だがその直後――男の腕はピシッと払い除けられた。神崎さん本人の手によって。
「指一本でも触れたら痴漢で訴えますよ? ああでも、今触れちゃいましたね。その場で動かないでください、警察を呼ぶので」
スマホを取り出しながら神崎さんは淡々と述べる。それで怯んだのか、男は腕を引っ込めた。
「こわっ。なんなんだよ今日は……」
「次だ次!」
ふたり一緒に駅の構内へと消えていく。良かった。諦めてくれたようだ。
「……ごめん神崎さん。俺、なにもできなかった」
追い払ったのは神崎さん自身だし、俺はなにもしていないに等しい。これでは彼氏失格かもしれない。
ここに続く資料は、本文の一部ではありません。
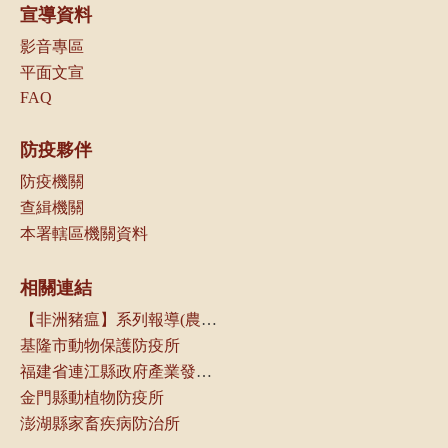
宣導資料
影音專區
平面文宣
FAQ
防疫夥伴
防疫機關
查緝機關
本署轄區機關資料
相關連結
【非洲豬瘟】系列報導(農傳媒)
基隆市動物保護防疫所
福建省連江縣政府產業發展處
金門縣動植物防疫所
澎湖縣家畜疾病防治所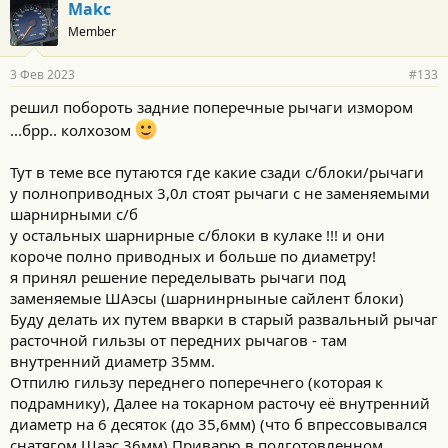
г
Makc
о
Member
д
а
р
3 Фев 2023
#133
н
о
решил побороть задние поперечные рычаги измором
с
...брр.. колхозом
т
и
:
Тут в теме все путаются где какие сзади с/блоки/рычаги
у полноприводных 3,0л стоят рычаги с не заменяемыми
шарнирными с/б
у остальных шарнирные с/блоки в кулаке !!! и они
короче полно приводных и больше по диаметру!
я принял решение переделывать рычаги под
заменяемые ШАэсы (шарнинрныные сайлент блоки)
Буду делать их путем вварки в старый развальный рычаг
расточной гильзы от передних рычагов - там
внутренний диаметр 35мм.
Отпилю гильзу переднего поперечнего (которая к
подрамнику), Далее на токарном расточу её внутренний
диаметр на 6 десяток (до 35,6мм) (что б впрессовывался
снатягом Шаэс 36мм) Приварю в подготовленном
「いえ、私のために怒鳴ってくれたの嬉しかったです。それに、一緒にいてくれるだけで心強いですから」
「神崎さん……!」
自己嫌悪に陥りかけていた心が急速に癒やされる。
「でも、また絡まれたりすると面倒です。ですから……」
仄かに頬を赤く染め、神崎さんはゆっくりと左手を前に出した。
「手……握ってください。変な男の人が近づかないよう恋人繋ぎで」
可ッ愛い〜!
あまりの可憐さに心の中で叫びつつ、即座に右手を伸ばして指を絡める。神崎さんは鼻歌交じりになってご満悦な様子だった。
「サキさんに見せつけてやりましょう」
「――もう見てるから」
前方から呆れたような声が届く。いつの間にやらサキが目の前に来ていて、こちらにジト目を向けていた。
「あれ、サキさん。気づいてたんですか」
「そんなラブラブな雰囲気出されたら知り合いじゃなくても目に付くし。イチャイチャするのは勝手だけど、場所は弁えた方がいいんじゃない?」
「それ、世界であなただけには言われたくないんですけど。今さっき公然の場で下品な言葉を撒き散らしていたのはどこの誰ですか?」
「ナンパあしらうにはあれぐらいが丁度いいのよ。ああけど、神崎さんにはわかんないかぁ。ナンパされた経験とか少なそうだし?」
むっと神崎さんの眉根が寄る。
「今まさにされたんですけど?」
「見てたよ。私の“次”にナンパされたんだよね」
バチバチと、ふたりの視線が交差して火花を咲かせている。
「なんで順番で張り合おうとするんだよ……。神崎さんも喧嘩腰にならないで」
このまま放置していたら収拾がつかなくなりそうだったので、会話に入って仲裁を図る。
「そうですね。サキさんの言動に一々目くじらを立てていたら、時間がいくらあっても足りませんし」
「呼び出しておいてそれは酷くない!?」
「ふんっ」
神崎さんはぷいっと顔を背けた。不謹慎だが、怒っている姿も可愛い。
「ほら行こう。突っ立ってたらそれこそ時間が勿体ないし」
矛が収まったのを見計らって移動を促すと、ふたりとも大人しく従ってくれた。
当初の予定通り、目的地は駅前にあるカラオケ店である。